-- Dataset excerpts --

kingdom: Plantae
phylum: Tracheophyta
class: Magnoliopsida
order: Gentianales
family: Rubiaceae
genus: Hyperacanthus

* * *

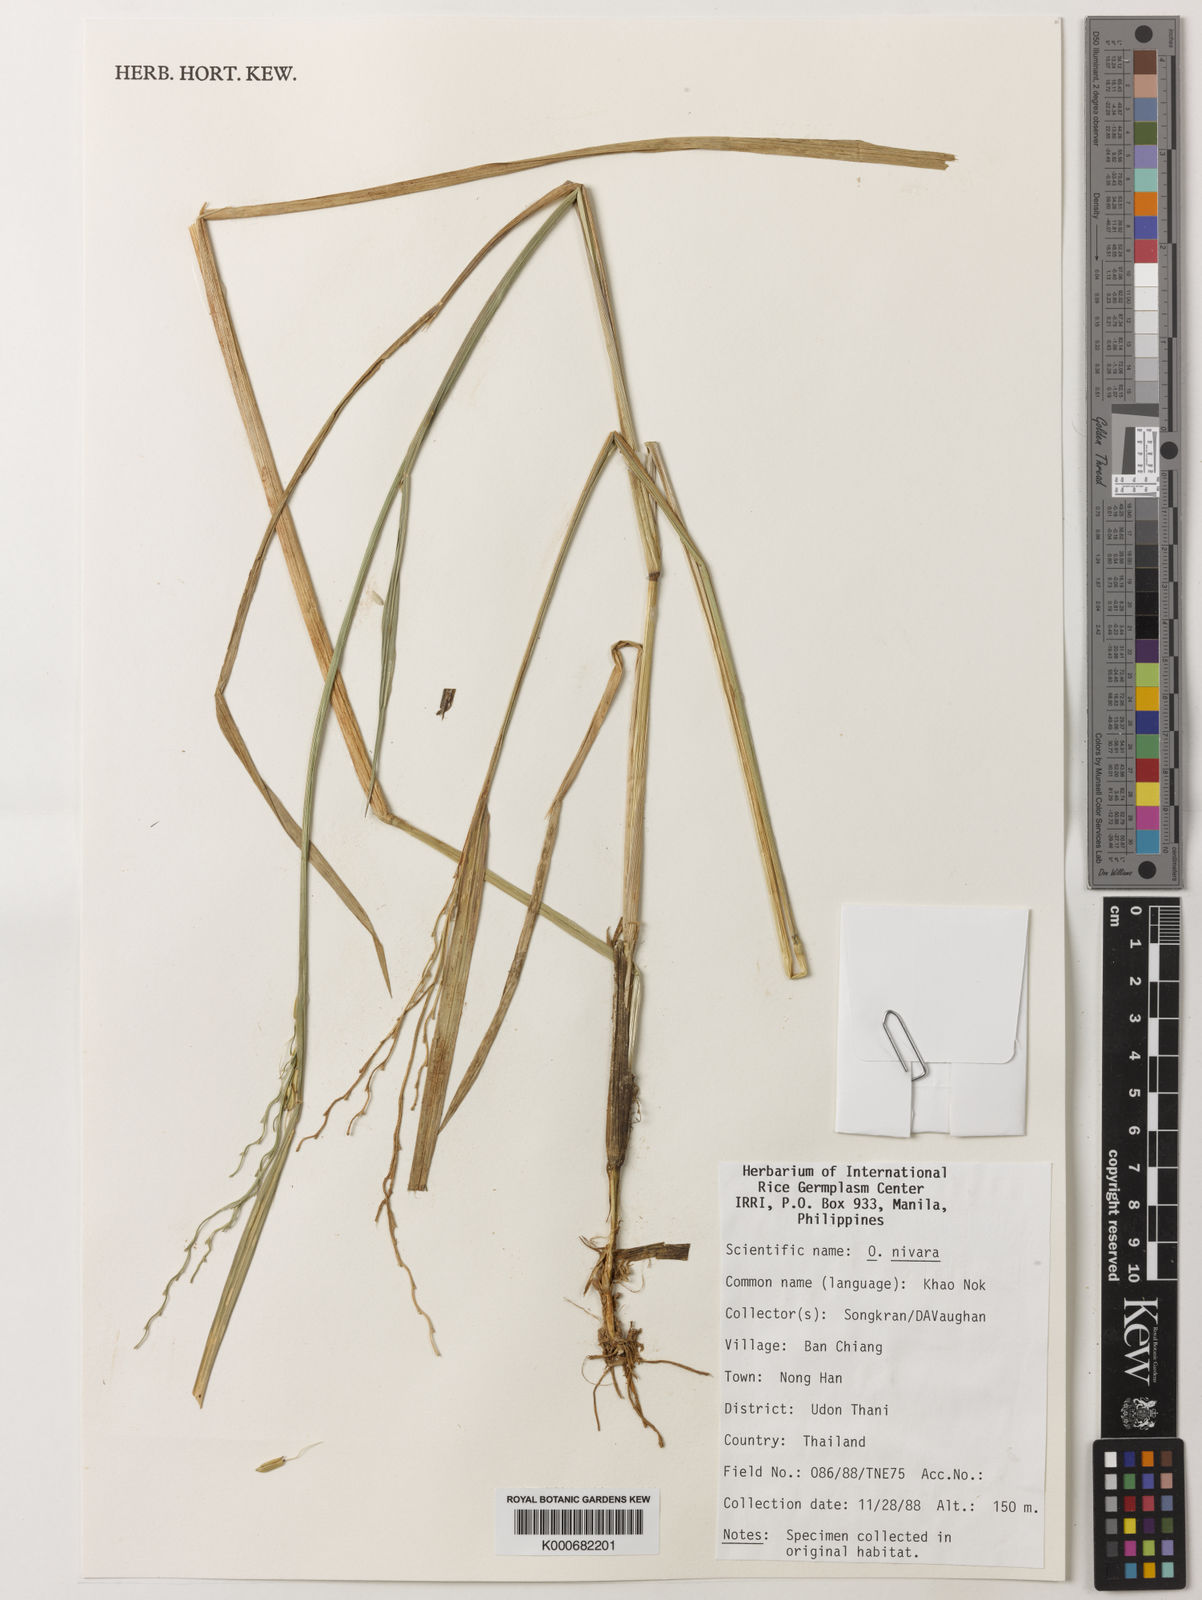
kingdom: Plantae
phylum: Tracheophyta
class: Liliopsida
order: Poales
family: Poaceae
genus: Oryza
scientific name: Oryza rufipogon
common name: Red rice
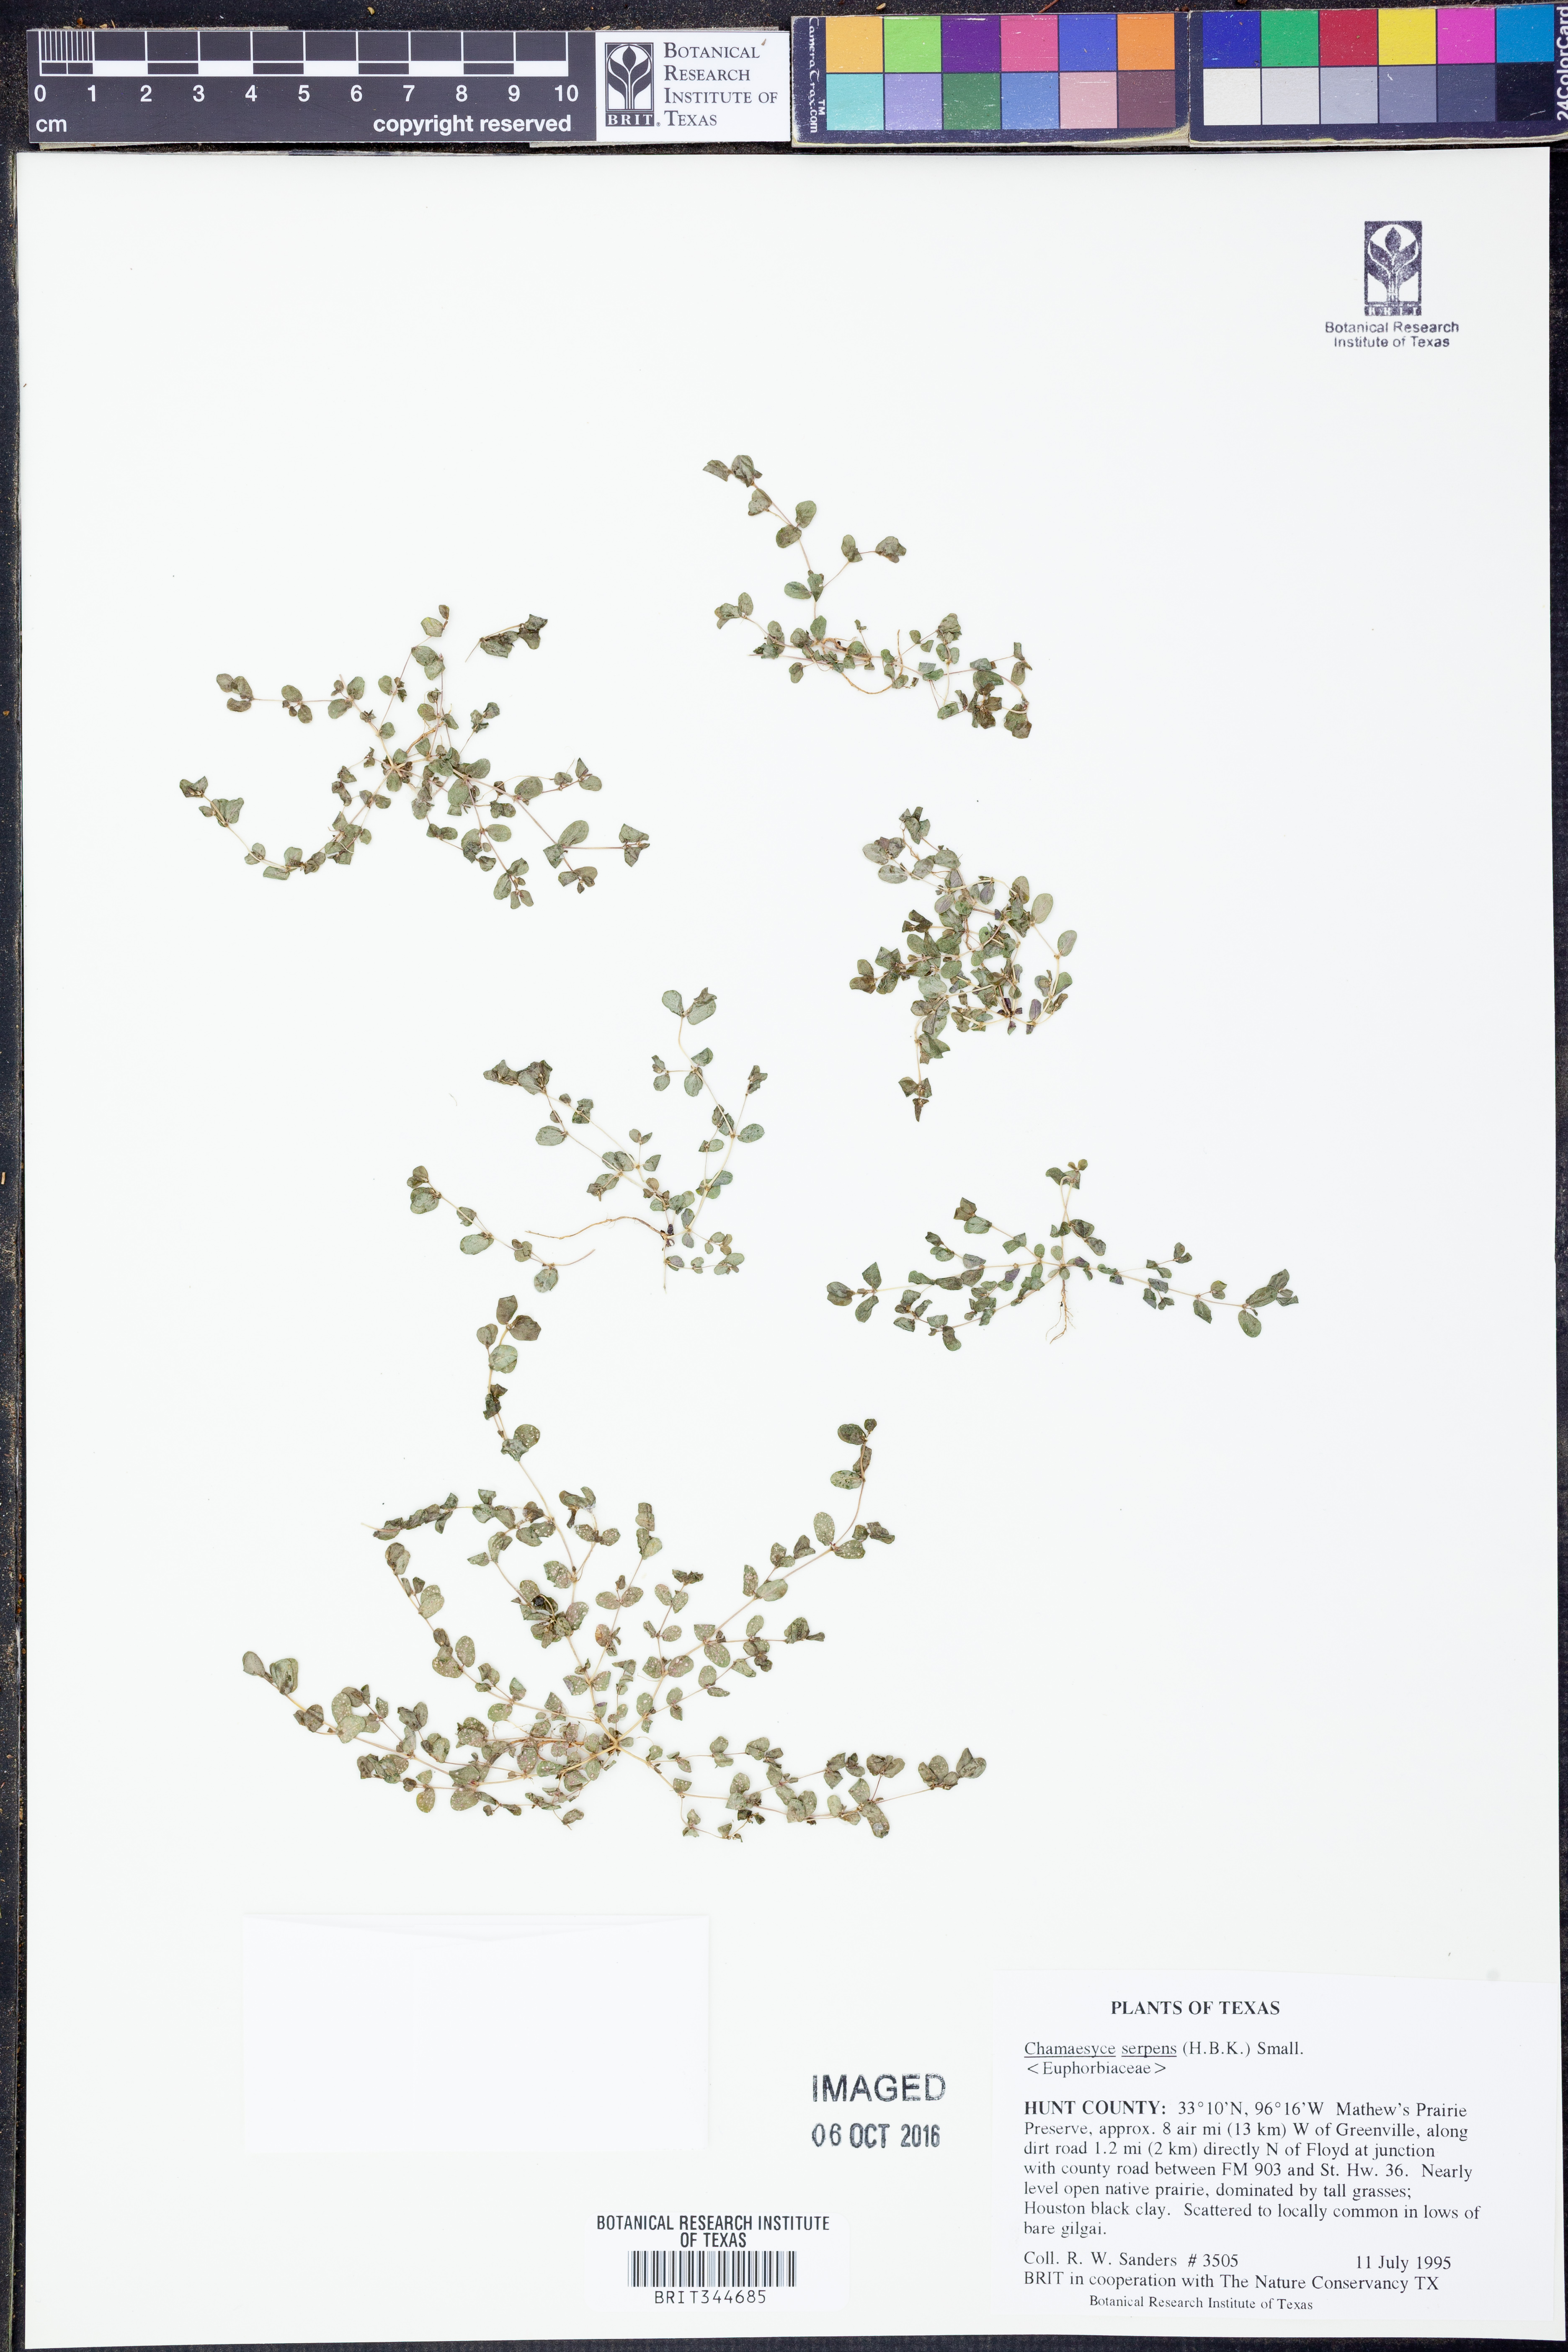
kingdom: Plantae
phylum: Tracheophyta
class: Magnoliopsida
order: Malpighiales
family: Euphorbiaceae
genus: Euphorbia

* * *

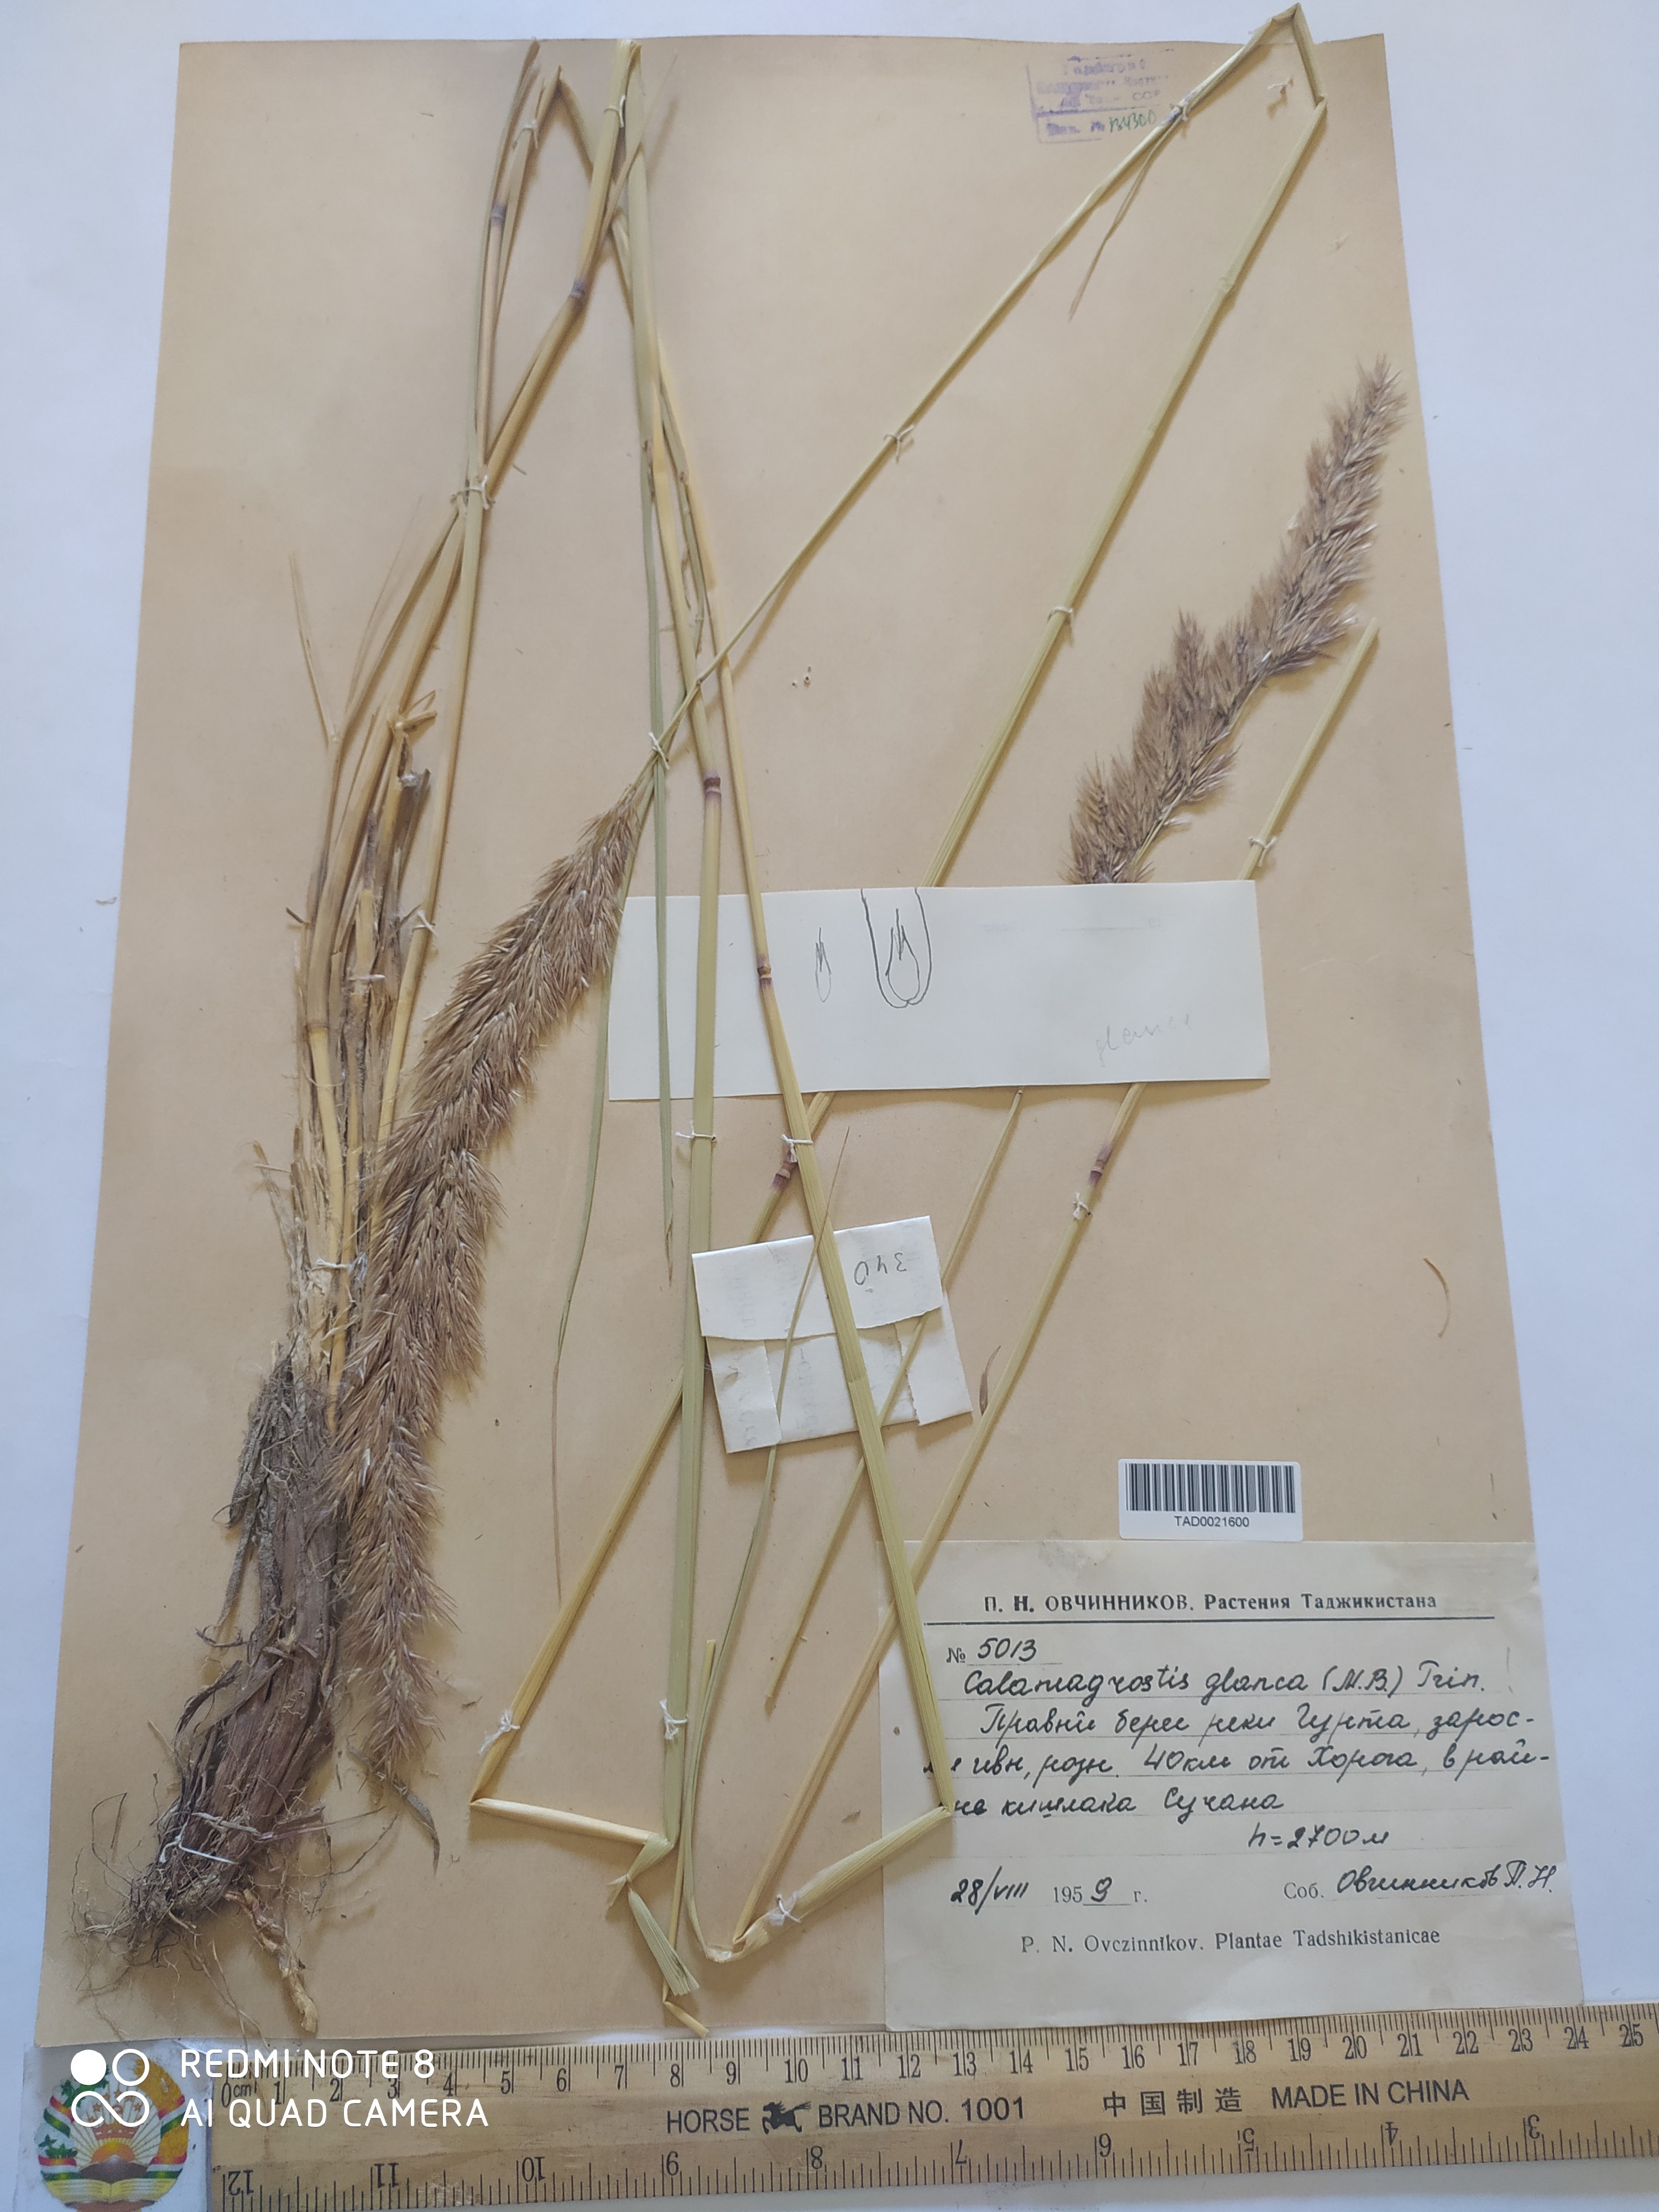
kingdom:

-- Exercise instructions --
Copy out the stretch of the records above from the line with "genus: Oryza" through the line with "family: Euphorbiaceae", both of those lines included. Leave out any picture lines.

-- Answer to the task --
genus: Oryza
scientific name: Oryza rufipogon
common name: Red rice
kingdom: Plantae
phylum: Tracheophyta
class: Magnoliopsida
order: Malpighiales
family: Euphorbiaceae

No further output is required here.